When people enjoy a book, they probably believe that it comprises mostly true statements. They agree with the main arguments, share the author's point of view, and only rarely disagree with something he says. But if a book makes thousands of claims, it's impossible for an author to get more than 90% of them right. The book just has to be littered with a mix of truths and falsehoods. When people say untrue things, it's usually because they used sloppy wording to say a thing that actually is true.

Case in point, the above paragraph was generally correct but it contained no true sentences. (Look back. After every sentence, ask yourself if the statement is true or not. I wrote each one to be at least somewhat questionable.)

A really bad writer says almost no true things. I Google Scholared "post-structuralism" and this was the first paragraph of the first available essay that popped up:

"For many contemporary feminist theorists, the concept of woman is a problem. It is a problem of primary significance because the concept of woman is the central concept for feminist theory and yet it is a concept that is impossible to formulate precisely for feminists. It is the central concept for feminists because the concept and category of woman is the necessary point of departure for any feminist theory and feminist politics, predicated as these are on the transformation of women's lived experience in contemporary culture and the reevaluation of social theory and practice from women's point of view. But as a concept it is radically problematic precisely for feminists because it is crowded with the overdeterminations of male supremacy, invoking in every formulation the limit, contrasting Other, or mediated self-reflection of a culture built on the control of females. In attempting to speak for women, feminism often seems to presuppose that it knows what women truly are, but such an assumption is foolhardy given that every source of knowledge about women has been contaminated with misogyny and sexism. No matter where we turn-to historical documents, philosophical constructions, social scientific statistics, introspection, or daily practices-the mediation of female bodies into constructions of woman is dominated by misogynist discourse. For feminists, who must transcend this discourse, it appears we have nowhere to turn."

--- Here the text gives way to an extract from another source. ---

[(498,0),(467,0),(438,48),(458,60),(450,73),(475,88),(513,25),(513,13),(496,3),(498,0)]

I underlined every second sentence to make it more apparent where each sentence begins and ends.

The paragraph begins with a couple of sentences that may well be true, but it soon turns into a bunch of claims and implications that are either clearly false or just plain incoherent. But criticizing post-structuralist theory is too easy. Let's take another example, one that is less obviously nonsense.

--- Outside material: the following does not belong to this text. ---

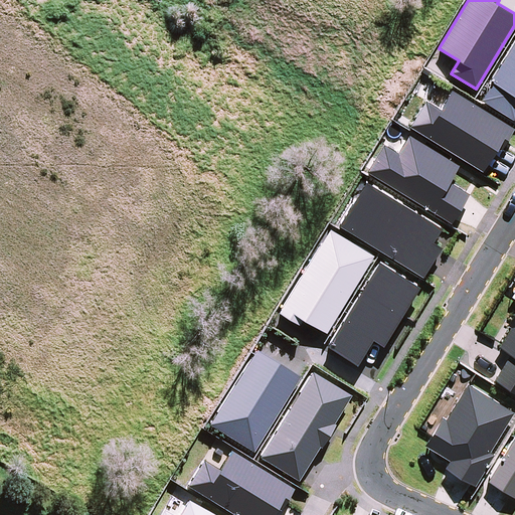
[(514,39),(480,99),(514,120),(514,119),(514,39)]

Take this paragraph from the opening chapter of Kalle Lasn's Culture Jam:

"A free, authentic life is no longer possible in America today. We are being manipulated in the most insidious way. Our emotions, personalities and core values are under siege from media and cultural forces too complex to decode. A continuous product message has woven itself into designer lives--sleep, eat, sit in car, work, shop, watch TV, sleep again. I doubt there's more than a handful of free, spontaneous minutes anywhere in that cycle. We ourselves have been branded. The human spirit of prideful contrariness and fierce independence has been oddly tamed. We have evolved into a smile-button culture. We wear the trendiest fashions, drive the best cars industry can produce an project an image of incredible affluence--cool people living life to the hilt. But behind that happy mask is a face so ugly it invariably shocks the hell out of my friends from developing countries who come to visit, expecting the giddy Americana depicted on TV and finding instead a horror show of disconnection and anomie."

This is a typical paragraph in the book. Although if one were to steelman this paragraph, it would be possible to identify some good observations and arguments, it's shocking how difficult it is to simply find a true sentence. In the above paragraph, barely any sentence is actually true. Despite it arguably being more or less on the mark regarding the superficiality of American culture, almost no sentence in the paragraph says true things.

When reading or writing, a good habit is to go sentence by sentence, asking yourself whether the sentence in the hot seat is true or not. This is a way to improve your ability to reason clearly, notice bad arguments, and clean up your own writing.